The "pro" that I am is sysadmin, and I'm asserting that evaluating all three is a waste of time.
Splunk, given its cost and complexity, is almost never right for startups.
Non-ng syslog is, on the other hand, so simplistic that it's not worth the effort of fancy configuration. Is there some kind of compelling advantage that I've been overlooking?
I never quite understood the conceit that every environment is a precious-and-unique snowflake requiring careful evaluation of any given tool.
Turns out I am a sysadmin as well, and I'm asserting that each has various strengths. I have used syslog-ng as long ago as 2001, so I have some experience with it. Today I would recommend rsyslog. It is the default logger in Ubuntu 10.04 LTS and Fedora is also transitioning to it:
Further, I think that RELP and on-demand disk spooling of messages are compelling features. Its performance and reliability are good enough to feed your web-server access logs through.
I wouldn't overlook rsyslog, but I'm also not saying "just use it" because syslog-ng is certainly worth evaluating as well.
This more in-depth discussion has more value. Thank you.
I think that RELP and on-demand disk spooling of messages are compelling features
I think we're coming at the question from different perspectives. One of my primary goals is to avoid wasting my time. Since I've already evaluated and experimentally proven syslog-ng, switching means a large time investment.
As such, features like REPL and, arguably misfeatures[1], like disk spooling, fail to compel such an investment.
Once rsyslog has matured, something that I expect will be accelerated by its inclusion in major distros, it may be a no-brainer.
For my "money," there are far more interesting and productive problems to work on than logging, which is why I do give the "just use it" advice.
Turns out I am a sysadmin as well
By choice or necessity? Just curiosity on my part.
[1] I have yet to encounter an environment of non-trivial size where the risk of losing logging outweighs the risk of disk filling up and/or performance degradation from additional contentious I/O. For me, it's a killer feature of centralized logging: elimination of a particular source of failure/degradation.
"Splunk, given its cost and complexity, is almost never right for startups."
Many, many startups would disagree with you. If cost is a factor, we're starting a program for startups. Feel free to ping me for more info.
We'll also have a new developer license for our next release, which will make it easier for cash-strapped developers to use Splunk.
And finally, I would just point out that using rsyslog, syslog, and syslog-ng do not preclude you from using something like Splunk. Many of our users use Splunk with a log manager, such as syslog-NG, because they like our analytics engine and reporting tools. YMMV.
Now back to your regularly scheduled discussion :)
Many, many startups would disagree with you. If cost is a factor, we're starting a program for startups. Feel free to ping me for more info.
Thanks for the reply. Admittedly, my statement is better qualified by "early" and "web scale."

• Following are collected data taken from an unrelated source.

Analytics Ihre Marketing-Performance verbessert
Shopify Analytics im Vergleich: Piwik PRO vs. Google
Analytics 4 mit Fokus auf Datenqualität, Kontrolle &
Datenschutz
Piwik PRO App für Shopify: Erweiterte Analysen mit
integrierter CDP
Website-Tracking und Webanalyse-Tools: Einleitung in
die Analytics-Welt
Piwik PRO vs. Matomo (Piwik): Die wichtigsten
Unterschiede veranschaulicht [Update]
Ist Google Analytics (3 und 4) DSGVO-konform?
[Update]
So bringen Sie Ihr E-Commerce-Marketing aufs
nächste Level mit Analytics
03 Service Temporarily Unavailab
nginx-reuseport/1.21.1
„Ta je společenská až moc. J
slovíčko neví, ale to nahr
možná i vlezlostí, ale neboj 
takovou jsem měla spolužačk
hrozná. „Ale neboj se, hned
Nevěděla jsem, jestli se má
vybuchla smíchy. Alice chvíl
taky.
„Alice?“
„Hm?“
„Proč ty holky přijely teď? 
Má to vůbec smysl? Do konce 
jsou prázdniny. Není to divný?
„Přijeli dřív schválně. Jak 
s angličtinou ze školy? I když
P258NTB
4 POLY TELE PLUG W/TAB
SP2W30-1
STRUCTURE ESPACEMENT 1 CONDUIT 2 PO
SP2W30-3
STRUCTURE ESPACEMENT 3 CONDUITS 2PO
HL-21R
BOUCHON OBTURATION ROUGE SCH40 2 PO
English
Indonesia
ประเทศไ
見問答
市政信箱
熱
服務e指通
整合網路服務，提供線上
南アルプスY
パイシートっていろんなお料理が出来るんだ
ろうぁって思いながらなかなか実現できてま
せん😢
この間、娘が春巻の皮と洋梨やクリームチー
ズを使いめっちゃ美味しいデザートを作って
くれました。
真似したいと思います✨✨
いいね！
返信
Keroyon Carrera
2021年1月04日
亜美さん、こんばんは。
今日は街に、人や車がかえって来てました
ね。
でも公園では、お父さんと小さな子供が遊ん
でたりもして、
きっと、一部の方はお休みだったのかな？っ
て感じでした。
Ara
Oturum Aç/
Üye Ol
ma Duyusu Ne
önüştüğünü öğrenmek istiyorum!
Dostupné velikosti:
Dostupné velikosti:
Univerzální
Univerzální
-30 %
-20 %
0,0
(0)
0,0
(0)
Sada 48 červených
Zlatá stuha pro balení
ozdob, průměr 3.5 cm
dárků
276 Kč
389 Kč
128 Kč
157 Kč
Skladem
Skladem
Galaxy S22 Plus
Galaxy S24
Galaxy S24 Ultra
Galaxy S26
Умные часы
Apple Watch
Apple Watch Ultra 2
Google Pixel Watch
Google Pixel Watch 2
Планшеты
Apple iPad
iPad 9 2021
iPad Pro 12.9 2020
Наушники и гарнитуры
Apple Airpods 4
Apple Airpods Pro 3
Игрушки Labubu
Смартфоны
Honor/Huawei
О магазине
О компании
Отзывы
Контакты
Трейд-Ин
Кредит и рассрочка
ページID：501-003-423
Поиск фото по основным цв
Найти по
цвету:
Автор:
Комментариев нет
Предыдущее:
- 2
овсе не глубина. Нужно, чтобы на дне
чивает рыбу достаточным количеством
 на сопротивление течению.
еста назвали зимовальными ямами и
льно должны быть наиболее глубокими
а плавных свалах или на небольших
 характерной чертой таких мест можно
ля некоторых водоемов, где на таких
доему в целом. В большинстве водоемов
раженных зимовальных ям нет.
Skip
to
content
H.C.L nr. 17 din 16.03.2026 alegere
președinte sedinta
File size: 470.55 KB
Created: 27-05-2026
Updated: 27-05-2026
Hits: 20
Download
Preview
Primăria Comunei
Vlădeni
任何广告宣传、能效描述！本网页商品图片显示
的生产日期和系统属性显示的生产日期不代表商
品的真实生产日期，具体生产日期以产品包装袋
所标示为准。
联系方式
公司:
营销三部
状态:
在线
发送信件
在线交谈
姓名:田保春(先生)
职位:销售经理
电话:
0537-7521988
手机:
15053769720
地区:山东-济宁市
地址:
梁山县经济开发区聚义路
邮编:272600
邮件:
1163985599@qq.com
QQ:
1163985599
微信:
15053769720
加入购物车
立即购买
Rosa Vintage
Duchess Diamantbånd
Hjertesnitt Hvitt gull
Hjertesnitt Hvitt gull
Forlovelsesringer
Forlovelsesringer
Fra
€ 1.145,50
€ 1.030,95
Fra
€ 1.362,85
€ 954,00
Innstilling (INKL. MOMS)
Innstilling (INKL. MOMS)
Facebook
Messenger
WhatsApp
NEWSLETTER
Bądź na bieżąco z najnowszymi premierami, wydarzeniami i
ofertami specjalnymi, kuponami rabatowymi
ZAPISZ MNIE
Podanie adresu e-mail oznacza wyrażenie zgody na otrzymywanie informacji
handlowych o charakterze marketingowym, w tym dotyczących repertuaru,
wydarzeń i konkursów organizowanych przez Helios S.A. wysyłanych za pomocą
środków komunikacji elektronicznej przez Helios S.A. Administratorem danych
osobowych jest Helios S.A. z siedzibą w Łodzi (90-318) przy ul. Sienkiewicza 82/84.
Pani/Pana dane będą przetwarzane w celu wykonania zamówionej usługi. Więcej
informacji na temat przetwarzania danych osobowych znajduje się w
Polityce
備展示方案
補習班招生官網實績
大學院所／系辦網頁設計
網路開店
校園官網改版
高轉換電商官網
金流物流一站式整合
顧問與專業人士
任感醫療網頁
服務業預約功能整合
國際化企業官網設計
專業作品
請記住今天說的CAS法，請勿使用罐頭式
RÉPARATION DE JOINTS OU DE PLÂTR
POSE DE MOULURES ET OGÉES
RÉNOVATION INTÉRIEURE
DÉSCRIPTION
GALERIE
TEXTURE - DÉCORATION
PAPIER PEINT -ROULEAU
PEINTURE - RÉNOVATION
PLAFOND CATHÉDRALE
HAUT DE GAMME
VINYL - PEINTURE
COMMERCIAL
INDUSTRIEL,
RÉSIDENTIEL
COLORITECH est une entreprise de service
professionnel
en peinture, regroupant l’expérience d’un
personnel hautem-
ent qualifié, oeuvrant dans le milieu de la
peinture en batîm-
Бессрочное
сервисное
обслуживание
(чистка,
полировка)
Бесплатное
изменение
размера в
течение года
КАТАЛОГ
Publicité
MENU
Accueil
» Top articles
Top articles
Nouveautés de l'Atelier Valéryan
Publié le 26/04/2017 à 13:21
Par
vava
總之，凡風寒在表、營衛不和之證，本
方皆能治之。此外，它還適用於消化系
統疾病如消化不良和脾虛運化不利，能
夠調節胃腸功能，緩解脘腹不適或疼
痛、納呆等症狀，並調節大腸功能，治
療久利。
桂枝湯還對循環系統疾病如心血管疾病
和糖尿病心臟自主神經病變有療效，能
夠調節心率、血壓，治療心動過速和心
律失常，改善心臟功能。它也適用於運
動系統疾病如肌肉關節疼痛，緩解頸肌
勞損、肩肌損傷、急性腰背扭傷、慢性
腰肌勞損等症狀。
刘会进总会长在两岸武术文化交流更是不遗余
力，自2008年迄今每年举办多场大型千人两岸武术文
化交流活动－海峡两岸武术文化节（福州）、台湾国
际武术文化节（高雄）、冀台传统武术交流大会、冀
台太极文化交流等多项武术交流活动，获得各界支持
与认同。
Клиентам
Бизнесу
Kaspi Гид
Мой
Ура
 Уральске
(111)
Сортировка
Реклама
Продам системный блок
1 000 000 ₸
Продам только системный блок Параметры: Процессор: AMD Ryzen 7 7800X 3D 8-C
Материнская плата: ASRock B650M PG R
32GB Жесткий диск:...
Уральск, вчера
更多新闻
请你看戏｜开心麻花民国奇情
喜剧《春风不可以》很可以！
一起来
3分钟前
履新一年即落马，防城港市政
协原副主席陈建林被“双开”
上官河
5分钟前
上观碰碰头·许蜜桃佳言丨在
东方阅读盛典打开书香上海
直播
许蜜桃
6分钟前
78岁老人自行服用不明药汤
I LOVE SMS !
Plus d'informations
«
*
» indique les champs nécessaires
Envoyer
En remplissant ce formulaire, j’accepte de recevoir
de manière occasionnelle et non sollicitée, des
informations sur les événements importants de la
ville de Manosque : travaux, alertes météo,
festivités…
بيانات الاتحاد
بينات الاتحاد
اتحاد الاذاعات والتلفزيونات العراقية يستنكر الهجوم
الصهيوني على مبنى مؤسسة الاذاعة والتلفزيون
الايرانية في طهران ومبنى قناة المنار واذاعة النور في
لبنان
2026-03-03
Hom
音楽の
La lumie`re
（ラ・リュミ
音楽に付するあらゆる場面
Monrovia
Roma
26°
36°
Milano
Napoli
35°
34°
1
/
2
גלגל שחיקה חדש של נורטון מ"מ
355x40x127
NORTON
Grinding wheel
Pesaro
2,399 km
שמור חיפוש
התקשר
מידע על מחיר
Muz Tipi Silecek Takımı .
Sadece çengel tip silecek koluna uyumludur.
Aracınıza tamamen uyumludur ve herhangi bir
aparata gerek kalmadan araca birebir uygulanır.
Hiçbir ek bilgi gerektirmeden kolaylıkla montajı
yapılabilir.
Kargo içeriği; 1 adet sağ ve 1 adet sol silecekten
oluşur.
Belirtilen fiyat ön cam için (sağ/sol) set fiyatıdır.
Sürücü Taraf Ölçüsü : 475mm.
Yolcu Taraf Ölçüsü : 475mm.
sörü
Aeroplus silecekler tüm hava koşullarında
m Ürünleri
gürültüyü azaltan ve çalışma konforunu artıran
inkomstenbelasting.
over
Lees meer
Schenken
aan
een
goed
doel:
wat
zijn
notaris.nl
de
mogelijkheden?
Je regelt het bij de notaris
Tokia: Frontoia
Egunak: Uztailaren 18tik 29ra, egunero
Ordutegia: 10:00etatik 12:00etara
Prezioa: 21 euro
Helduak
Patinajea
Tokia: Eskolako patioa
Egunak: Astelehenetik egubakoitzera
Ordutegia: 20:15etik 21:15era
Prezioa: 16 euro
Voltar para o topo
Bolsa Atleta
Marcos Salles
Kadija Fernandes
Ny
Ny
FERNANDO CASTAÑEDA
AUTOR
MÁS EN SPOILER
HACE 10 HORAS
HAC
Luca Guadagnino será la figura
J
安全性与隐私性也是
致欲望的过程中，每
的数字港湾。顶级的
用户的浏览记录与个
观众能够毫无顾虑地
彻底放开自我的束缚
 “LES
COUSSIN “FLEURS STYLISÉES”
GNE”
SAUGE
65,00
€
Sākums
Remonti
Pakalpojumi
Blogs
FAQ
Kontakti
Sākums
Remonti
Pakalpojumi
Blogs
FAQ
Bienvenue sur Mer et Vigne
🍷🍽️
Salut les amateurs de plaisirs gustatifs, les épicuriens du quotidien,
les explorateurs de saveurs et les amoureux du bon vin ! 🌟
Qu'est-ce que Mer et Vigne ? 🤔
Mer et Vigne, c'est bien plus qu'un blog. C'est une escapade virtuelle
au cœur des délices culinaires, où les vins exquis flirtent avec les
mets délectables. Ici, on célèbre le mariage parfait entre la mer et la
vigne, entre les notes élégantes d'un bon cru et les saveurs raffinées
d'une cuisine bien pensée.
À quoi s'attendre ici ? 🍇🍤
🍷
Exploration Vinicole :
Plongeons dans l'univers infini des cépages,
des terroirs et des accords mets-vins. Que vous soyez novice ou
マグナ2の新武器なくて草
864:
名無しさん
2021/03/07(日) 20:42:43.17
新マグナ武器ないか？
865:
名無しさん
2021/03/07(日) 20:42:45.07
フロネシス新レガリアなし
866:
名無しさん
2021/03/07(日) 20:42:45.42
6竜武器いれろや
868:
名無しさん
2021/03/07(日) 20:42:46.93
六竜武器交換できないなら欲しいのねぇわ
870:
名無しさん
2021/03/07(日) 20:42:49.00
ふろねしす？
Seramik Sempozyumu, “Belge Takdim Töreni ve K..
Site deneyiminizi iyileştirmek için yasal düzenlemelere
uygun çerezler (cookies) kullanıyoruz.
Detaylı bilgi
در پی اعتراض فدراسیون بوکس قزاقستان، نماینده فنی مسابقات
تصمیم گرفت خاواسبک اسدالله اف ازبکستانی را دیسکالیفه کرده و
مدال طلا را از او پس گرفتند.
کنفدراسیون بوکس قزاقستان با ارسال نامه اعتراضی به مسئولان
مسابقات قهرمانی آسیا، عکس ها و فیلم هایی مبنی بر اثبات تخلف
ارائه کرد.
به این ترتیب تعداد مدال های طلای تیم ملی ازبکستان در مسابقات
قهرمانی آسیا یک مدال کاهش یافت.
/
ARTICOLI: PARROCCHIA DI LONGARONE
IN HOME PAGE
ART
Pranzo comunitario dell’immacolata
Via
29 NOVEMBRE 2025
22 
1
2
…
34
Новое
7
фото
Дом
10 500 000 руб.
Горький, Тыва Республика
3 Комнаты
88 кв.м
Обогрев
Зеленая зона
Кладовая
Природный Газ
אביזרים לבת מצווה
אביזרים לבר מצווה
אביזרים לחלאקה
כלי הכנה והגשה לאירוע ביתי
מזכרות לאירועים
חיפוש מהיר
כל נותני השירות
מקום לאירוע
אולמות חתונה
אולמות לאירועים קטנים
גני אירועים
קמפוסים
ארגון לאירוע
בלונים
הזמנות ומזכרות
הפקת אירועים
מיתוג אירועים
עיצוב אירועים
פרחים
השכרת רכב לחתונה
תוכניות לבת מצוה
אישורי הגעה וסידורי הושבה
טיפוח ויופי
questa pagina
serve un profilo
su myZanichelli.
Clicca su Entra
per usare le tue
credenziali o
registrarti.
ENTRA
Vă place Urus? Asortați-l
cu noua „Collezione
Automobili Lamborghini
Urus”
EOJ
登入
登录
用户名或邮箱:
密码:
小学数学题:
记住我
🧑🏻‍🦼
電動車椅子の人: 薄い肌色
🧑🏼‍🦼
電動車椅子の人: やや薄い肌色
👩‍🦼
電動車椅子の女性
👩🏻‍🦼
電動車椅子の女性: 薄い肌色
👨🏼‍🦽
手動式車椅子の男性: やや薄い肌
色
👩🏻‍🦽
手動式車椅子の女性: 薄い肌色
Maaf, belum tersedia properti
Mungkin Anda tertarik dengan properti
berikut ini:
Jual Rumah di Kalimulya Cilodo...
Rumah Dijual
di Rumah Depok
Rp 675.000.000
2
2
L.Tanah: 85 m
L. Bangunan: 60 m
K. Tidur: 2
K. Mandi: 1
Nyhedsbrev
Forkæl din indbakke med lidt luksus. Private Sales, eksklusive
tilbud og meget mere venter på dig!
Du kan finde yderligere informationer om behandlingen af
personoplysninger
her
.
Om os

Cost is very much a factor, as $500/mo buys a lot of ramen, and, even for a slightly larger company, is still a noticeable expense, for something where the value is unknown[1] ahead of time.
Even just the nomenclature "enterprise" implies pricing that's optimized to pay for the sales process or other hand-holding, rather than something technical. Such inference is further bolstered by the fact that a full price list isn't published.
If cost is a factor, we're starting a program for startups. Feel free to ping me for more info.
The companies I work for, in general, have neither the free time nor the inclination to pay for such a sales process. The program I'd want to see is one where I can order online with a credit card.
Time is a portion of cost, not just cash.
[1] Perhaps even unknowable, since, if the output isn't consumed, it's all potential value.
I'm a huge Splunk user and I agree with it's price tag it would make it very difficult to justify the costs against the gains when you're operating a small and tight ship. However, I would be very interested in the tools that they use to analyse their data. Obviously they could use a series of grep/awk scripts to pull out the data in key value pairs but what do they do with it after that?
Splunk, given its cost and complexity, is almost never right for startups.
Non-ng syslog is, on the other hand, so simplistic that it's not worth the effort of fancy configuration. Is there some kind of compelling advantage that I've been overlooking?
I never quite understood the conceit that every environment is a precious-and-unique snowflake requiring careful evaluation of any given tool.